Starbucks has a similar app:


And now Square has jumped into the fray with a customer-facing app called “Pay with Square”. I suspect that Square did this or had to do this, precisely because of the low barriers to entry here (since just about anyone can write an app to display a scannable bar code, as long as the back-end payment infrastructure is in place). Square is acting quickly so it can become the “early mover” and establish itself, before someone else comes in, gains market share and signs up 95% of the free-standing merchants out there. 

Given all of this, what makes Square unique and why Starbucks’ interest in square?

The answer seems to lie in Square’s ability to shape (and understand) consumer behavior – beyond what Starbucks was doing with its app or what PayPal was doing with its app.

After a user downloads the Square app and sets it up, 

…Once you’re within 100 meters of the merchant, your tab will be automatically opened. Your name and photo will appear on the merchant’s register.

After you pick your goods or receive a service, you then walk up to the register and tell the cashier your name and your account is charged.

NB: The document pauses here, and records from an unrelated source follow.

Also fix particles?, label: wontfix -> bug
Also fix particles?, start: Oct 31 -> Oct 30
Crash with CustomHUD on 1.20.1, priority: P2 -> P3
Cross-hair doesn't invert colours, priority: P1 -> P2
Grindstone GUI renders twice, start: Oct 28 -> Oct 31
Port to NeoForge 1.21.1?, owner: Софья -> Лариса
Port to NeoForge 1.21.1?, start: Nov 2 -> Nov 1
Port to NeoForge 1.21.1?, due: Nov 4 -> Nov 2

After you’ve made a purchase, or if you decide not to buy anything, your tab will automatically close as you move beyond 100 meters from the merchant’s store.

This tells us two things:

a. Square’s GPS-aware app sounds seamless and should work great in theory (though I can foresee many problems with this in practice…). And while any tech or social visionary will be blown away (like Starbucks was, apparently), its likely not ready for prime-time and for Starbucks, with tens of thousands of stores, unless the technology works the way the dial-tone on a land-line telephone works, it might be too big a risk to adopt it right away, “confuse” its upscale customers and otherwise impact their “affordable luxury” experience.

b. At the same time, keep in mind that Google Wallet (or ISIS) can easily replicate this (how difficult is it to add GPS-awareness to its Wallet app? Every smart phone these days is GPS-enabled and Google Maps and a plethora of other apps are GPS-aware already). For stores that sign up with Google on the back-end, customers can pay with the app exactly like with “Pay with Square” or if they have an NFC reader, thanks to Visa’s mandate, they can use their Google NFC-enabled Wallet app to pay. Google wins with both types of merchants.  

That, meaning (a) and (b), explain this alliance in my opinion.

With this alliance, its CEO gets a seat on Square’s board. And that’s going to allow Starbucks to be very close to the “action” as Square strives to shape consumer behavior and understand how to make the consumer experience better. Lessons that Square learns in the process (both at Starbucks locations and elsewhere) can then be applied to make Starbucks’ customers experience faster, easier and more seamless. Cleverly, this also allows Starbucks to potentially blunt Google’s ever-expanding power in the mobile payment market (why would Starbucks want Google to capture consumer behavior data and monetize it via targeted, location-specific ads when it can do that by partnering with Square in the future and capturing more of the value created?).

Going into the future, that experience shaping should then help Starbucks differentiate itself against every other cafe and establishment offering $1.50 lattes and continue to maintain its premium pricing model.

Putting everything together and understanding what is at stake, $25m, a rounding error for Starbucks, is a small price to pay for a Square-side seat to the game being played out for customers’ wallets and minds.